▸ **Text segment**:
★ ★ ★ ★

The historical development of the concept can be summarized as follows:
- The simplest of these strategies was designed for a game in which the gambler wins their stake if a coin comes up heads and loses it if the coin comes up tails.
- The strategy had the gambler double their bet after every loss so that the first win would recover all previous losses plus win a profit equal to the original stake.
- As the gambler's wealth and available time jointly approach infinity, their probability of eventually flipping heads approaches 1, which makes the martingale betting strategy seem like a sure thing.
- However, the exponential growth of the bets eventually bankrupts its users due to finite bankrolls. Stopped Brownian motion, which is a martingale process, can be used to model the trajectory of such games.
- The concept of the martingale in probability theory was introduced by Paul Lévy in 1934, though he did not formally name it.
- The term "martingale" was introduced later by Ville (1939), who also extended the definition to continuous martingales.
- Much of the original development of the theory was done by Joseph Leo Doob among others. Part of the motivation for that early work was to mathematically prove the impossibility of successful betting strategies in games of chance.

== Definitions ==
A basic definition of a discrete-time martingale is a discrete-time stochastic process (i.e., a sequence of random variables) $X_1, X_2, X_3, \dots$ that satisfies for any time $n$:
$\mathbf{E}[ \vert X_n \vert ] < \infty$
$\mathbf{E}[X_{n+1} \mid X_1,\ldots,X_n] = X_n.$
That is, the conditional expected value of the next observation, given all the past observations, is equal to the most recent observation.

=== Martingale sequences with respect to another sequence ===
More generally, a sequence $Y_1, Y_2, Y_3, \dots$ is said to be a martingale with respect to another sequence $X_1, X_2, X_3, \dots$ if for all $n$:
$\mathbf{E}[ \vert Y_n \vert ] < \infty$
$\mathbf{E}[Y_{n+1} \mid X_1,\ldots,X_n] = Y_n.$

Similarly, a continuous-time martingale with respect to the stochastic process $X_t$ is a stochastic process $Y_t$ such that for all $t$:
$\mathbf{E}[ \vert Y_t \vert ] < \infty$
$\mathbf{E}[ Y_t \mid \{ X_\tau, \tau \leq s \} ] = Y_s \quad \forall s \le t.$
This expresses the property that the conditional expectation of an observation at time $t$, given all the observations up to time $s$, is equal to the observation at time $s$ (provided that $s \le t$). The second property implies that $Y_n$ is measurable with respect to $X_1, \dots, X_n$.

★ ★ ★ ★

▸ **Activity list**:
a) Transcribe the martingale passage word for word, starting with "- The strategy" and going on through "to continuous martingales.".
b) Pick up the passage on martingales right after its final sentence and continue writing it.
The entries that come next are from a separate source and are not part of the martingale passage.

★ ★ ★ ★

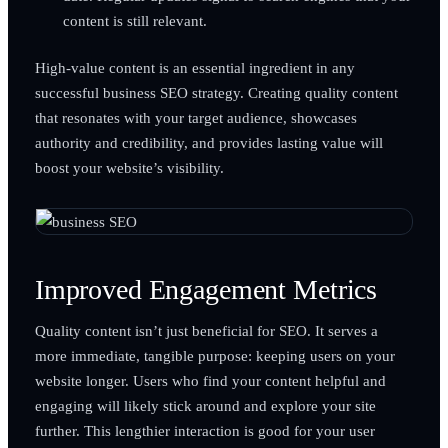
content is still relevant.
High-value content is an essential ingredient in any
successful business SEO strategy. Creating quality content
that resonates with your target audience, showcases
authority and credibility, and provides lasting value will
boost your website’s visibility.
Improved Engagement Metrics
Quality content isn’t just beneficial for SEO. It serves a
more immediate, tangible purpose: keeping users on your
website longer. Users who find your content helpful and
engaging will likely stick around and explore your site
further. This lengthier interaction is good for your user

★ ★ ★ ★

▸ **Written responses**:
a)
- The strategy had the gambler double their bet after every loss so that the first win would recover all previous losses plus win a profit equal to the original stake.
- As the gambler's wealth and available time jointly approach infinity, their probability of eventually flipping heads approaches 1, which makes the martingale betting strategy seem like a sure thing.
- However, the exponential growth of the bets eventually bankrupts its users due to finite bankrolls. Stopped Brownian motion, which is a martingale process, can be used to model the trajectory of such games.
- The concept of the martingale in probability theory was introduced by Paul Lévy in 1934, though he did not formally name it.
- The term "martingale" was introduced later by Ville (1939), who also extended the definition to continuous martingales.

b)
=== General definition ===
In full generality, a stochastic process $Y : T \times \Omega \to S$ taking values in a Banach space $S$ with norm $\lVert \cdot \rVert_S$ is a martingale with respect to a filtration $\Sigma_*$ and probability measure $\mathbb{P}$ if:
- $\Sigma_*$ is a filtration of the underlying probability space $(\Omega, \Sigma, \mathbb{P})$;
- $Y$ is adapted to the filtration $\Sigma_*$, i.e., for each $t$ in the index set $T$, the random variable $Y_t$ is a $\Sigma_t$-measurable function;
- for each $t$, $Y_t$ lies in the L^{p} space $L^1(\Omega, \Sigma_t, \mathbb{P}; S)$, i.e.,
$\mathbf{E}_{\mathbb{P}}[ \lVert Y_t \rVert_S ] < +\infty;$
- for all $s$ and $t$ with $s < t$ and all $F \in \Sigma_s$,
$\mathbf{E}_{\mathbb{P}}\left[ (Y_t - Y_s)\chi_F \right] = 0,$
where $\chi_F$ denotes the indicator function of the event $F$. In Grimmett and Stirzaker's Probability and Random Processes, this last condition is denoted as:
$Y_s = \mathbf{E}_{\mathbb{P}}[ Y_t \mid \Sigma_s ],$
which is a general form of conditional expectation. This is also called the martingale property.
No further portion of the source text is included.